The federal lawsuit was filed by the American Civil Liberties Union, ACLU of Oklahoma, National Immigration Law Center, and law firm Rivas & Associates on behalf of the Oklahoma-based organization Padres Unidos, and an individual plaintiff who came to the United States nearly 20 years ago as a 1-year-old. She has lived in Oklahoma her whole life and her entire family — including her parents, grandparents, aunts, uncles, cousins, and U.S.-citizen siblings — all live nearby. She could be prosecuted and removed from Oklahoma under this new law and separated from her entire family and the only place she has called home.

“This divisive law will have devastating consequences for Oklahoma families and communities,” said Noor Zafar, a staff attorney with the ACLU’s Immigrants’ Rights Project. “Friends, family members, neighbors, and community members will be pushed into harm’s way regardless of their immigration status, local resources will be unfairly strained, and constitutional due process rights will be trampled upon. Oklahomans should reject these efforts to divide their communities.”

HB 4156 is based largely on SB 4, the Texas immigration law that has received national attention and is currently blocked by the Fifth Circuit Court of Appeals as likely being unconstitutional under the Supremacy Clause of the U.S. Constitution.

“Oklahoma’s immigrant communities have played a crucial role in ensuring the state can overcome whatever challenges come its way,” said Nicholas Espíritu, deputy legal director at the National Immigration Law Center. “Now, with this new law, the state’s politicians are forcing those same community members into an impossible choice — to either leave the state and the families they care for behind or face nonsensical criminal sanctions. This law would be disastrous for all Oklahomans. It cannot stand.”

“HB 4156 is one of the most extreme anti-immigrant bills ever to be passed by any state. Local law enforcement and magistrates lack the expertise and the constitutional authority to interpret and enforce immigration law,” said Tamya Cox-Toure, executive director of the ACLU of Oklahoma. “Throughout this legislative session, Oklahoma politicians have treated immigrants seeking safety and hope with little to no regard and have continued to push policies out of touch with who we aspire to be as a state and country. That’s why we’re using every tool at our disposal, including litigation, to stop this egregious law from going into effect.

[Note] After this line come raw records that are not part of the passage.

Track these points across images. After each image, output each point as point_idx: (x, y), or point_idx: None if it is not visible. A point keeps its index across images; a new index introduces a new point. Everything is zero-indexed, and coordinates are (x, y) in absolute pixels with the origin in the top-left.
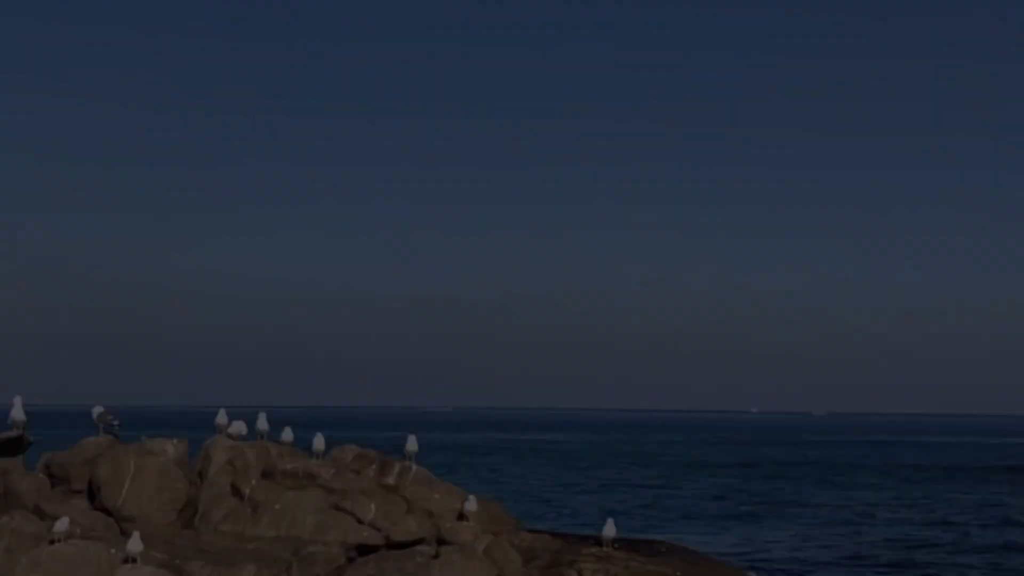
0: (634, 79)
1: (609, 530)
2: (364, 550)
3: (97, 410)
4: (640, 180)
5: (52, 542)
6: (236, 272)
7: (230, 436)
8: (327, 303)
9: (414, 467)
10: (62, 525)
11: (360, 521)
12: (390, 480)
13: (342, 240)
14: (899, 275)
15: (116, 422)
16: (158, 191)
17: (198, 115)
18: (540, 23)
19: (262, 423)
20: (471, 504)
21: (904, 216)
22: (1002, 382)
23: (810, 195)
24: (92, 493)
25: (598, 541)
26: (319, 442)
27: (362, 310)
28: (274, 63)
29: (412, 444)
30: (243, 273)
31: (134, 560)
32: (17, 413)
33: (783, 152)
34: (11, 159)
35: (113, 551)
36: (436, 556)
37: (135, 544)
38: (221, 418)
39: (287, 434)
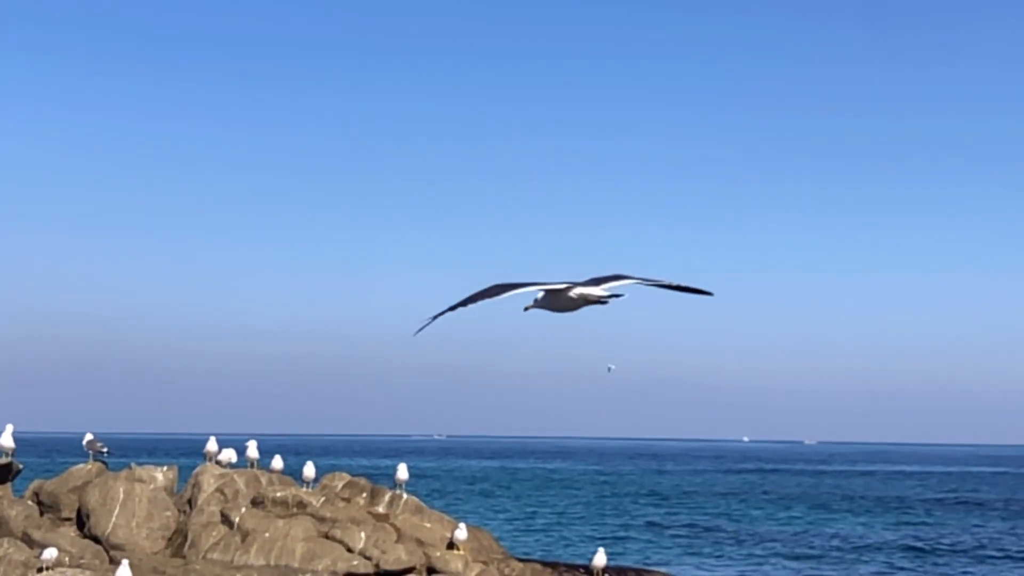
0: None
1: (599, 559)
2: None
3: (86, 437)
4: (635, 224)
5: (41, 570)
6: (227, 300)
7: (220, 464)
8: (318, 331)
9: (404, 495)
10: (51, 554)
11: (350, 550)
12: (380, 508)
13: (332, 271)
14: (890, 301)
15: (105, 449)
16: (148, 220)
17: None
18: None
19: (252, 451)
20: (461, 533)
21: (894, 246)
22: (998, 410)
23: (803, 229)
24: (81, 521)
25: (589, 571)
26: (309, 470)
27: (353, 338)
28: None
29: (402, 472)
30: (235, 301)
31: None
32: (6, 440)
33: (774, 192)
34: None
35: None
36: None
37: (124, 572)
38: (211, 445)
39: (277, 462)
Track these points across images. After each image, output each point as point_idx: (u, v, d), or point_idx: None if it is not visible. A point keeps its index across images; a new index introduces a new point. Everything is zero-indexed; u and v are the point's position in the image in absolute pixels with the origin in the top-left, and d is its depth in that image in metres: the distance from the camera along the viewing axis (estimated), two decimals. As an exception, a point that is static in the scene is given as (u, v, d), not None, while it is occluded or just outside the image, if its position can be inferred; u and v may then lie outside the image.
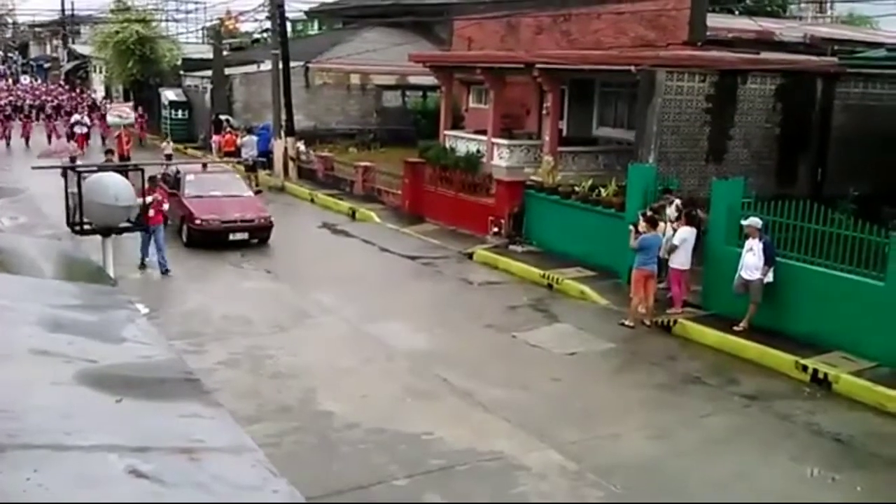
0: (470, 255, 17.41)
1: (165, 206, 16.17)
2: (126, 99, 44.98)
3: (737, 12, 23.88)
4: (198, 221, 17.67)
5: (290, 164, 27.69)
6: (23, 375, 2.79)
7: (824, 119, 18.08)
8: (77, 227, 8.96)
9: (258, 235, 18.14)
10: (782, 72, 17.25)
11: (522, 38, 22.35)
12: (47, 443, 2.26)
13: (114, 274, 7.69)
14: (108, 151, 21.94)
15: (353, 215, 22.01)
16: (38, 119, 42.09)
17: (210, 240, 17.58)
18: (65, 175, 9.14)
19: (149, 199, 14.83)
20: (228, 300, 14.18)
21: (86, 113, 40.19)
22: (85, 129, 34.85)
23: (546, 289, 15.17)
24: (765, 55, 17.35)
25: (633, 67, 16.09)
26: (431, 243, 18.66)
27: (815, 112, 17.98)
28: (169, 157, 29.11)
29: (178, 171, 19.71)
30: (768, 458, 8.77)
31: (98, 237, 9.06)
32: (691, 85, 16.29)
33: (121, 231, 9.49)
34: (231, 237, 17.75)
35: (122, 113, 32.86)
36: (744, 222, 12.25)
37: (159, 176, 19.67)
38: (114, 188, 8.54)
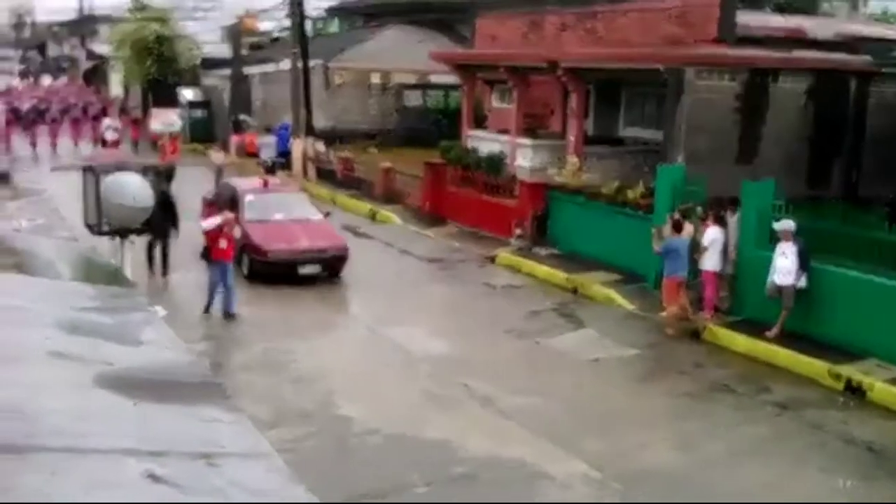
0: (492, 259, 17.25)
1: (237, 233, 13.22)
2: (144, 99, 45.07)
3: (768, 9, 23.60)
4: (264, 252, 14.86)
5: (310, 164, 27.68)
6: (40, 377, 2.87)
7: (858, 119, 17.84)
8: (94, 228, 8.89)
9: (331, 268, 15.45)
10: (815, 70, 17.04)
11: (547, 36, 22.14)
12: (64, 445, 2.31)
13: (132, 276, 7.57)
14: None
15: (373, 217, 21.91)
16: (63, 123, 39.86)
17: (276, 273, 14.85)
18: (83, 175, 9.05)
19: (214, 221, 12.92)
20: (247, 302, 14.06)
21: (116, 117, 38.68)
22: (116, 135, 32.77)
23: (570, 293, 14.98)
24: (796, 53, 17.10)
25: (660, 66, 15.92)
26: (453, 246, 18.52)
27: (848, 112, 17.76)
28: (220, 170, 24.55)
29: (234, 190, 16.81)
30: (799, 469, 8.67)
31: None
32: (721, 84, 16.10)
33: (139, 232, 9.43)
34: (301, 270, 15.02)
35: (167, 120, 29.47)
36: (776, 226, 12.04)
37: (210, 195, 17.14)
38: (132, 189, 8.46)
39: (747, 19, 17.35)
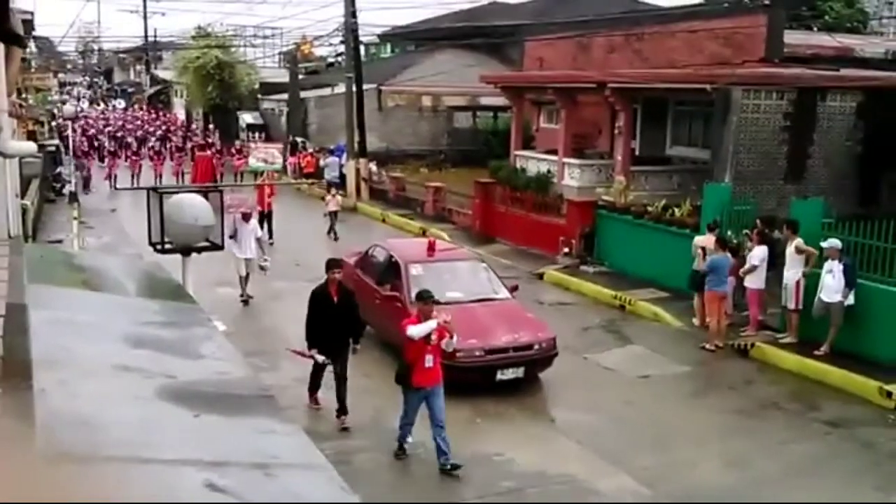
0: (541, 276, 17.33)
1: (453, 342, 8.90)
2: (206, 123, 45.79)
3: (815, 28, 23.38)
4: (450, 352, 9.22)
5: (363, 184, 28.13)
6: (106, 389, 2.91)
7: (909, 136, 17.51)
8: (158, 247, 9.23)
9: (535, 371, 11.02)
10: (864, 88, 16.82)
11: (594, 57, 22.28)
12: (129, 455, 2.35)
13: (193, 292, 7.89)
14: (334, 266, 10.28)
15: (423, 235, 22.12)
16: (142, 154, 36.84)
17: (463, 381, 10.01)
18: (148, 196, 9.43)
19: (429, 326, 8.48)
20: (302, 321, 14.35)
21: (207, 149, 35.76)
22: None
23: (618, 310, 15.00)
24: (845, 72, 16.95)
25: (708, 86, 15.92)
26: (502, 263, 18.55)
27: (898, 129, 17.45)
28: (334, 215, 21.82)
29: (391, 257, 12.40)
30: (851, 488, 8.52)
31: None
32: (769, 103, 16.00)
33: (200, 250, 9.75)
34: (500, 376, 10.65)
35: (268, 156, 26.40)
36: (823, 244, 11.97)
37: (352, 260, 13.07)
38: (193, 209, 8.77)
39: (794, 38, 17.30)
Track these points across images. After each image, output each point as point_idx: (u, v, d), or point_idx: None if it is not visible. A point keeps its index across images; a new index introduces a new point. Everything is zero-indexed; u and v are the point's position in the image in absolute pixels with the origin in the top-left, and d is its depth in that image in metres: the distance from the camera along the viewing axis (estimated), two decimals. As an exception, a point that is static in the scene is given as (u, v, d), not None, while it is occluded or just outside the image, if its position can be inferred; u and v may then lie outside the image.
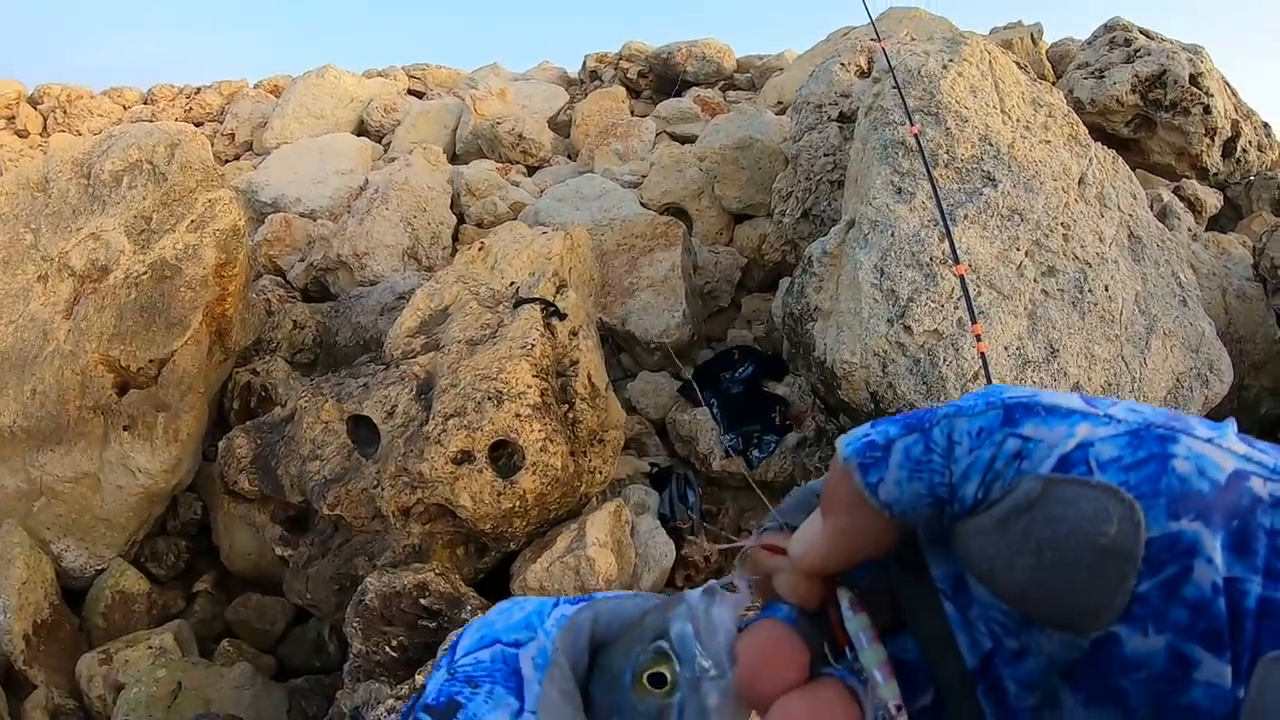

Our communities should not have to live in fear under the shadow of laws rooted in white supremacy and hate.”

“Everyday people are suffering from discrimination, mistreatment, and isolation as a result of unjust and illogical immigration laws and attitudes. When Oklahoma decided to add to the problem by creating their own poorly thought immigration law, we felt we had no choice but to join the fight and support our clients, neighbors, family, and community. It was the right thing to do,” said Lorena Rivas, an attorney with the Tulsa-based law firm Rivas & Associates.

The lawsuit was filed in the U.S. District Court for the Western District of Oklahoma.